Transfeminist (TransLatin@ Coalition, Blockade at the Beverly Center, L.A., CA, March 20th, 2015), 2016
Graphite on paper

Demonstrators protest government bail-out, Stock Exchange, Wall Street, September 25, 2008, 2009
Graphite and colored pencil on paper

What defines a protest? Does the impact lie only in demonstrations by the masses, or can it stem from the convictions of an individual participant? Andrea Bowers isolates the quiet power of the lone protestor in her series of graphite drawings in which she detaches one person from the crowd, foregrounding how democracy depends on singular acts of showing up. In Transfeminist (TransLatin@ Coalition, Blockade at the Beverly Center, L.A., CA, March 20th, 2015), Bowers extracts a solitary figure from a newspaper photograph of a larger public action, drawing their likeness within an otherwise blank, disproportionately large background. This work shows a young child, standing pigeon-toed and holding a sign that reads, “Trans Feminist” in solidarity with a critical, intersectional cause.

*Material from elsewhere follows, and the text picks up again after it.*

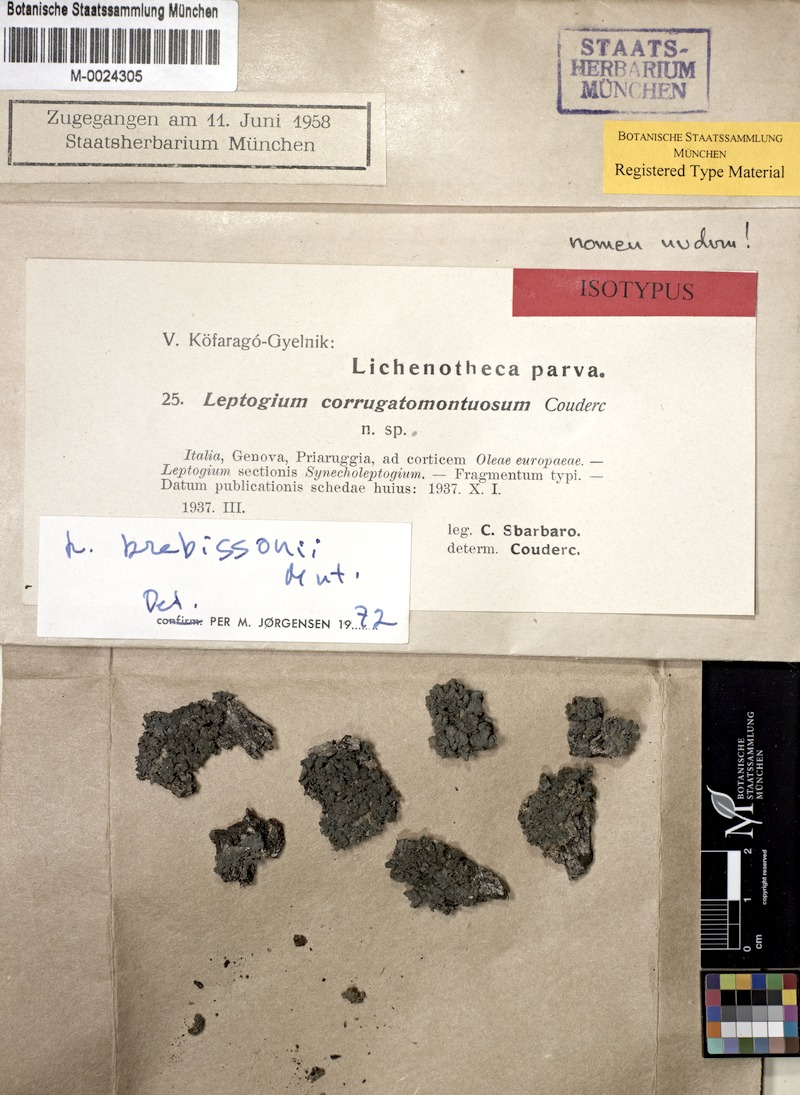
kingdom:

Bowers’ painstakingly rendered graphite drawings, including Demonstrators protest government bail-out, Stock Exchange, Wall Street, September 25, 2008, emphasize a singular message within the cacophony of the grievances and demands at the heart of most protests—in this case, a condemnation of the predatory lenders targeting low-income home buyers that fueled the subprime mortgage crisis. A life-long activist and feminist, Bowers chooses in these drawings to focus on the personal in the political, the unique story of every protester, which is often lost when witnessed within the collective fervor of the crowd.